DirectPose-VTON: A direct 3D parameter injection paradigm for geometrically-consistent virtual try-on
摘要
Existing high-fidelity Virtual try-on (VTON) models often exhibit noticeable geometric distortions when dealing with non-frontal views or occluded human poses. We identify this limitation as stemming from the dominant indirect guidance paradigm, where essential 3D structural information is lost during the projection of human poses into 2D representations. To address this problem, we propose DirectPose-VTON, a novel framework built upon the concept of Direct 3D Parameter Injection.
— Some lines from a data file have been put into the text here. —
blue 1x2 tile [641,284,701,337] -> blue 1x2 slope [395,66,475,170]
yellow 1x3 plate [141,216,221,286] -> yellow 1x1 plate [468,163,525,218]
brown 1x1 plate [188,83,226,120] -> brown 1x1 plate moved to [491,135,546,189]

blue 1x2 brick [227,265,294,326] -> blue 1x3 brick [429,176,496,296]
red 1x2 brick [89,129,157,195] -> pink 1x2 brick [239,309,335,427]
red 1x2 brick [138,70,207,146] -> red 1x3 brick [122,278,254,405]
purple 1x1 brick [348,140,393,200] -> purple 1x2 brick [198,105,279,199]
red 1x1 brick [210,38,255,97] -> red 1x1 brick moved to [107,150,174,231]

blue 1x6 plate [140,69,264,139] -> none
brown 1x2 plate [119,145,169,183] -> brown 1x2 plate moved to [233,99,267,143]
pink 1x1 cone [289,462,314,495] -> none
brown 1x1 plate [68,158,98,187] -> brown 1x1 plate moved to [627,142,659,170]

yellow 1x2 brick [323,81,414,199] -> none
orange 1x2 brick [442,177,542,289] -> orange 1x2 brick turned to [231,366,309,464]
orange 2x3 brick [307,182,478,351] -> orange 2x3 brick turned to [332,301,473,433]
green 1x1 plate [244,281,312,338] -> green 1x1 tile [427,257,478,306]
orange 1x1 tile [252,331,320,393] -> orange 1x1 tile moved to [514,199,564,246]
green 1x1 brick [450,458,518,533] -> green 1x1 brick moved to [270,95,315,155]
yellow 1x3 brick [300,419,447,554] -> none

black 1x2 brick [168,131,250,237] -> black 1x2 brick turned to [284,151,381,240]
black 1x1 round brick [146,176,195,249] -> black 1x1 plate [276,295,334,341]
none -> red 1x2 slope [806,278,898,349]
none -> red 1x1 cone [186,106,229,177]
Specifically, our method directly incorporates numerical Skinned Multi-Person Linear (SMPL) parameters into a pre-trained diffusion backbone through a Multi-Layer Perceptron (MLP) encoder and a cascaded cross-attention mechanism. Our proposed approach preserves critical 3D geometric cues, thereby enabling the diffusion model to generate photo-realistic and pose-consistent try-on results. Extensive experiments on two public benchmarks, VITON-HD and DressCode, demonstrate that DirectPose-VTON consistently outperforms representative baselines across multiple quantitative and qualitative metrics. Moreover, evaluations on a specifically curated Challenging Pose Subset, corroborated by human preference studies, highlight substantial gains in producing geometrically accurate and perceptually convincing images. Crucially, robustness analyses reveal that our spatially-agnostic parameter injection enables graceful degradation against upstream pose estimation noise, effectively preventing the catastrophic structural failures typical of 2D-conditioned baselines. These findings confirm that direct 3D parameter injection offers a powerful and generalizable strategy for mitigating geometric inconsistencies in modern VTON systems.